Details
Description
This process has been waiting in osc_lru_reserve for a very long time:
PID: 22025 TASK: ffff88017aeba480 CPU: 5 COMMAND: "reads"
#0 [ffff88017b2ff838] schedule at ffffffff8145ec7b
#1 [ffff88017b2ff980] osc_lru_reserve at ffffffffa0e16ee5 [osc]
#2 [ffff88017b2ffa00] osc_page_init at ffffffffa0e1710d [osc]
#3 [ffff88017b2ffa40] lov_page_init_raid0 at ffffffffa0ea48b0 [lov]
#4 [ffff88017b2ffaa0] cl_page_alloc at ffffffffa0aae632 [obdclass]
#5 [ffff88017b2ffae0] cl_page_find at ffffffffa0aae91b [obdclass]
#6 [ffff88017b2ffb30] ll_write_begin at ffffffffa0f96f8d [lustre]
#7 [ffff88017b2ffb90] generic_perform_write at ffffffff810f8242
#8 [ffff88017b2ffc10] generic_file_buffered_write at ffffffff810f83a1
#9 [ffff88017b2ffc60] __generic_file_aio_write at ffffffff810fb336
#10 [ffff88017b2ffd10] generic_file_aio_write at ffffffff810fb57c
#11 [ffff88017b2ffd50] vvp_io_write_start at ffffffffa0faae48 [lustre]
#12 [ffff88017b2ffda0] cl_io_start at ffffffffa0ab65f9 [obdclass]
#13 [ffff88017b2ffdd0] cl_io_loop at ffffffffa0aba123 [obdclass]
#14 [ffff88017b2ffe00] ll_file_io_generic at ffffffffa0f46af1 [lustre]
#15 [ffff88017b2ffe70] ll_file_aio_write at ffffffffa0f47037 [lustre]
#16 [ffff88017b2ffec0] ll_file_write at ffffffffa0f47a00 [lustre]

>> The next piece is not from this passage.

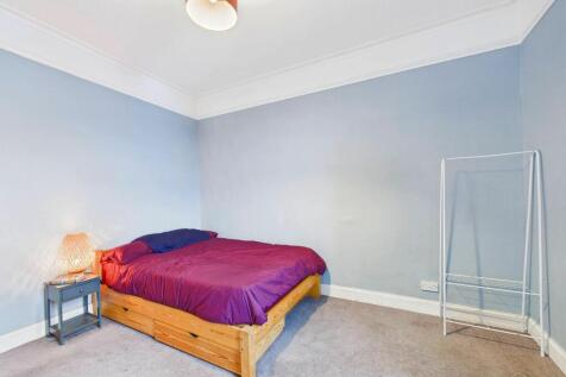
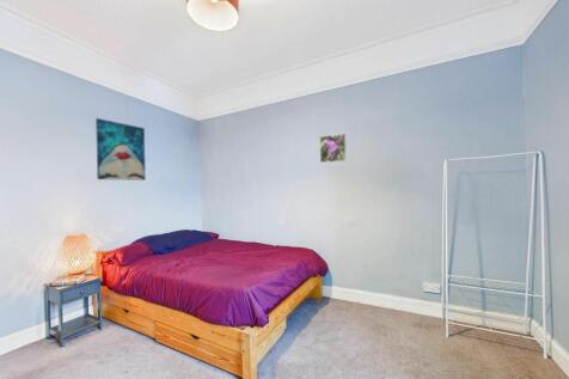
+ wall art [94,117,147,182]
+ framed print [318,133,348,164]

#17 [ffff88017b2fff10] vfs_write at ffffffff8115aeae
#18 [ffff88017b2fff40] sys_write at ffffffff8115b023
#19 [ffff88017b2fff80] system_call_fastpath at ffffffff81468d92
RIP: 00002aaaaad99630 RSP: 00007fffffffc568 RFLAGS: 00010246
RAX: 0000000000000001 RBX: ffffffff81468d92 RCX: 00007fffffffc510
RDX: 0000000000010000 RSI: 0000000000603040 RDI: 0000000000000003
RBP: 0000000000010000 R8: 0000000000000000 R9: 0101010101010101
R10: 00007fffffffc3b0 R11: 0000000000000246 R12: 0000000000010000
R13: 0000000000000001 R14: 00000000063b0000 R15: 00000000063c0000
ORIG_RAX: 0000000000000001 CS: 0033 SS: 002b
While testing for LU-4856, the bug described in LU-5123 caused sanity 101a to run with ccc_lru_max = 32 (pages), I have not tried, but it should be possible to reproduce this in master by modifying 101a to set max_dirty_mb to 128k.
This is a pathological condition, but I think it exposed a real bug. Namely, it appears that the wakeup from the sleep in osc_lru_reserve can be incidental - causes by another process that just happens to do something that triggers an osc_lru_shrink, rather than the deliberate and specific process of the conditions which caused the sleep being addressed when it becomes possible to do so.
I have a core and debug log from a system in this state, and will attach the debug log, and paste my notes in a comment.